Assignment |
Find each line in the data that contains the word "yang" with its case matched exactly, and copy those lines.
*** Data records Section Begins ***
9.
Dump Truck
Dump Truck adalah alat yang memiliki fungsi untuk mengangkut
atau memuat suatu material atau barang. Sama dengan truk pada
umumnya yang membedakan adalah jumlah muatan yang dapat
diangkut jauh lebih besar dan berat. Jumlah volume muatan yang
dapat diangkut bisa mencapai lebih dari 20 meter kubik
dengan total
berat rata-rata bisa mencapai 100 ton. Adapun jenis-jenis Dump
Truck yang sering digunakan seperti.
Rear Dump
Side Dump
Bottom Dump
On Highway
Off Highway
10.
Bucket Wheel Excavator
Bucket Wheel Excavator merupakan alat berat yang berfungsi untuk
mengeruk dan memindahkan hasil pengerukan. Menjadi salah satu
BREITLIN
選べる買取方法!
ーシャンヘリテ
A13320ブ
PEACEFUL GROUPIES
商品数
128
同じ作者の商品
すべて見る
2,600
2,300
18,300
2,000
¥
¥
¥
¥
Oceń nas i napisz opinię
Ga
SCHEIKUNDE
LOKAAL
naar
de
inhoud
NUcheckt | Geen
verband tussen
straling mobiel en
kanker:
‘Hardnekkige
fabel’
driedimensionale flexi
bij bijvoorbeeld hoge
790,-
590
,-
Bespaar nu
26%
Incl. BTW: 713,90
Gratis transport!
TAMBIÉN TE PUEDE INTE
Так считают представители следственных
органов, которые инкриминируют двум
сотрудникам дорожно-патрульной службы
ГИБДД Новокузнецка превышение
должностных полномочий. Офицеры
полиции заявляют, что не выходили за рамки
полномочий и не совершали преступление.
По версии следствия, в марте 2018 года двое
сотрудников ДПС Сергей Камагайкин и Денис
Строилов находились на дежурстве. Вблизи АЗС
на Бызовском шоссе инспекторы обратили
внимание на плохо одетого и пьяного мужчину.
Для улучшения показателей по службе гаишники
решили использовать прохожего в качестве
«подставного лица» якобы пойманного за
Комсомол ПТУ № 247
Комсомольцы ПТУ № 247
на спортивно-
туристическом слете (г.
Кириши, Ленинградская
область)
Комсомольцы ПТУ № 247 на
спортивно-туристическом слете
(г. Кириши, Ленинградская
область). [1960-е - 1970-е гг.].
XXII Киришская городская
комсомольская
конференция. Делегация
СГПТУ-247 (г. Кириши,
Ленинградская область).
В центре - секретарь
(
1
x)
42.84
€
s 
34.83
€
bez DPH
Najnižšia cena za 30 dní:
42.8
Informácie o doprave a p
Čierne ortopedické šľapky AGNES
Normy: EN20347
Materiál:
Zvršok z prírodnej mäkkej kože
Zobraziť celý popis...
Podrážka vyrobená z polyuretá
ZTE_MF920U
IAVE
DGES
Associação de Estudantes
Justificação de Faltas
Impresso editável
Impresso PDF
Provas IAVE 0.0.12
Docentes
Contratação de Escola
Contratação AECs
*** Data records Section Ends ***
Answer space |
Dump Truck adalah alat yang memiliki fungsi untuk mengangkut
umumnya yang membedakan adalah jumlah muatan yang dapat
diangkut jauh lebih besar dan berat. Jumlah volume muatan yang
Truck yang sering digunakan seperti.
Bucket Wheel Excavator merupakan alat berat yang berfungsi untuk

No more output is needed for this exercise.